INGLEWOOD, Calif. — Devin Hester is one of the Bears’ most exciting players in their century of existence and already has secured his spot as one of the franchise’s all-time greats.
He doesn’t need the validation of making the Hall of Fame, but it’s a safe bet that he’ll get it eventually, despite being left out when the 2022 class was announced Thursday. Hester would’ve been the first to make it primarily as a returner and had hoped for the ultimate validation of getting in on the first ballot.
His stature in Chicago has never been in question. It shouldn’t be questioned at large, either, and it seems inevitable that he’ll have his day in Canton, Ohio. This was his first of 20 years on the ballot, and it’s unlikely he’ll need that long to make it.
“First off congrats to the 2022 HOF [class], but this hurts for me not being a first-ballot [selection],” Hester posted on Twitter. “I really wanted this one bad, but life goes on and hopefully it will happen someday.”
Hester turned what is often a mundane, forgettable part of a game into the main event, and the Bears haven’t had anybody like him since. They’re hoping quarterback Justin Fields can bring that electricity back to Soldier Field.
Hester taking his spot as he awaited a punt or kickoff was as thrilling as anything has been in recent Chicago sports history. The anticipation was right there with Patrick Kane in the open ice, Derrick Rose at the top of the key or Frank Thomas in the batter’s box. Stop everything, or risk missing a moment.
Beyond the splashy memories of game-changing plays, the numbers back up Hester’s case for the Hall of Fame.
He owns the NFL record with 20 special-teams touchdowns in the regular season and added one of the league’s most spectacular highlights by running back the opening kickoff of Super Bowl XLI against the Colts.
“It didn’t matter where the hell they kicked it,” former teammate Alex Brown said. “He always had a chance. He was just that good.”
Hester was an All-Pro three times in his first five seasons and a second-teamer in another.
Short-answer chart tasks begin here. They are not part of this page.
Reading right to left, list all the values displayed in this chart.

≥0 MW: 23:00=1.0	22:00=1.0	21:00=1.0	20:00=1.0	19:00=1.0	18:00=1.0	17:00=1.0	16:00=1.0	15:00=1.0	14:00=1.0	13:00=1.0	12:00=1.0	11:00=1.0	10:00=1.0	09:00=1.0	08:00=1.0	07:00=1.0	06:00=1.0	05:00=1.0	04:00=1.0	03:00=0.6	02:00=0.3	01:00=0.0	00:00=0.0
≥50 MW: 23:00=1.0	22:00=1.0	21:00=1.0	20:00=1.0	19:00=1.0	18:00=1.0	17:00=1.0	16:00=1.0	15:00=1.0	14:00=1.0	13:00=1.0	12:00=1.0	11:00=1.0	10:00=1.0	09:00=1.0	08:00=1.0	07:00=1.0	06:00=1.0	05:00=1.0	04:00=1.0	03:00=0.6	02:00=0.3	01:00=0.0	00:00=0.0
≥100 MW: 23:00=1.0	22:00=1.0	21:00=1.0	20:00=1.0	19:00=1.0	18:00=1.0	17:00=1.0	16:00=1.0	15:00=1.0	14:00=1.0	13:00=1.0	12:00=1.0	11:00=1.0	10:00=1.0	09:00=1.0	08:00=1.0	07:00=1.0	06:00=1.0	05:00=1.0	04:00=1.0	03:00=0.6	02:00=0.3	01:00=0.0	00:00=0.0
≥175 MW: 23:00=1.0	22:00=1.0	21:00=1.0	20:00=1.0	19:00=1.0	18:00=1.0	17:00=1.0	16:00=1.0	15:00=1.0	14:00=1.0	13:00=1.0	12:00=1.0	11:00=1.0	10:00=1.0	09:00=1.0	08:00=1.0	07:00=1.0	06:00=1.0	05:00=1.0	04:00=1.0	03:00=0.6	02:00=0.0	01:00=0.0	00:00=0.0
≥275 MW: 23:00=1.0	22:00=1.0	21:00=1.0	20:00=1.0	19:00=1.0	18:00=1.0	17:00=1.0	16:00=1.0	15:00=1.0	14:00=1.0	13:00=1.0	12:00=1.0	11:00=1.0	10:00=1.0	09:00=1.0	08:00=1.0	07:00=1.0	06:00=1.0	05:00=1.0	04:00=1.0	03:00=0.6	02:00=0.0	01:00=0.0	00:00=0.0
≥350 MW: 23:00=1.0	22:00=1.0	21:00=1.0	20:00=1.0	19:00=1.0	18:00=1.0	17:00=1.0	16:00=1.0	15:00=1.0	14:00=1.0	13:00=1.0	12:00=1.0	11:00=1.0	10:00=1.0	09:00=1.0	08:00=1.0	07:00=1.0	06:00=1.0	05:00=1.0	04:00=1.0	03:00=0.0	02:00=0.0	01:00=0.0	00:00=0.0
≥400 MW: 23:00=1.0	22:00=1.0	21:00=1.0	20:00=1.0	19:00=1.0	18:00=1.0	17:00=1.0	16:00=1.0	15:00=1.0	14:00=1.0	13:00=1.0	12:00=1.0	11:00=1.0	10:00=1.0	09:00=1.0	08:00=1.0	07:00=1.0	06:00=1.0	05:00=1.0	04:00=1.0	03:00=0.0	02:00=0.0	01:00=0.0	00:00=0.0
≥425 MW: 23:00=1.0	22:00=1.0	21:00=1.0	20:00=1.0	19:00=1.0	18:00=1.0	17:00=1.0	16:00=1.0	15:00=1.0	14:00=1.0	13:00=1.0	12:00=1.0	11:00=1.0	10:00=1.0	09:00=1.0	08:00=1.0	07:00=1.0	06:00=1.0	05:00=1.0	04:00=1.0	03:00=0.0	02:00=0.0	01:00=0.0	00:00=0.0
Long after he’d been written off as finished, he made the Pro Bowl again with the Falcons at 32. His 11-season run meets the threshold of dominance to make the Hall of Fame.
The Bears certainly believed so when they named their top 100 players for the centennial celebration and ranked Hester No. 20.
The Hall of Fame voters were not fully convinced, though, and left Hester out while certifying an eight-man class. That group includes six players: Jaguars left tackle Tony Boselli, Packers safety LeRoy Butler, Panthers linebacker Sam Mills, Patriots defensive lineman Richard Seymour, 49ers defensive tackle Bryant Young and Raiders wide receiver Cliff Branch. They also inducted former ref Art McNally and coach Dick Vermeil.
In this class, only Butler earned more All-Pro selections (four) than Hester. Boselli, Seymour and Branch also had three.
“Once you get to the semifinalists’ list, all of those guys are deserving,” Seymour said when asked about Hester missing the cut. “All of those guys are super talented and hopefully all of them will get in, but it’s only five slots [for modern-era players]. That’s the unfortunate part, but they deserve their day.”
The presumed objection to Hester, of course, is that a returner’s impact on the game could never be large enough to warrant Hall of Fame induction. Perhaps if Hester had more success when the Bears tried him at wide receiver and running back, he would’ve had a better chance. Still, he added 3,427 rushing and receiving yards and 17 touchdowns in that endeavor.
But even as just a returner, he was so effective that he merits the exception. It seems likely the voters eventually will concede.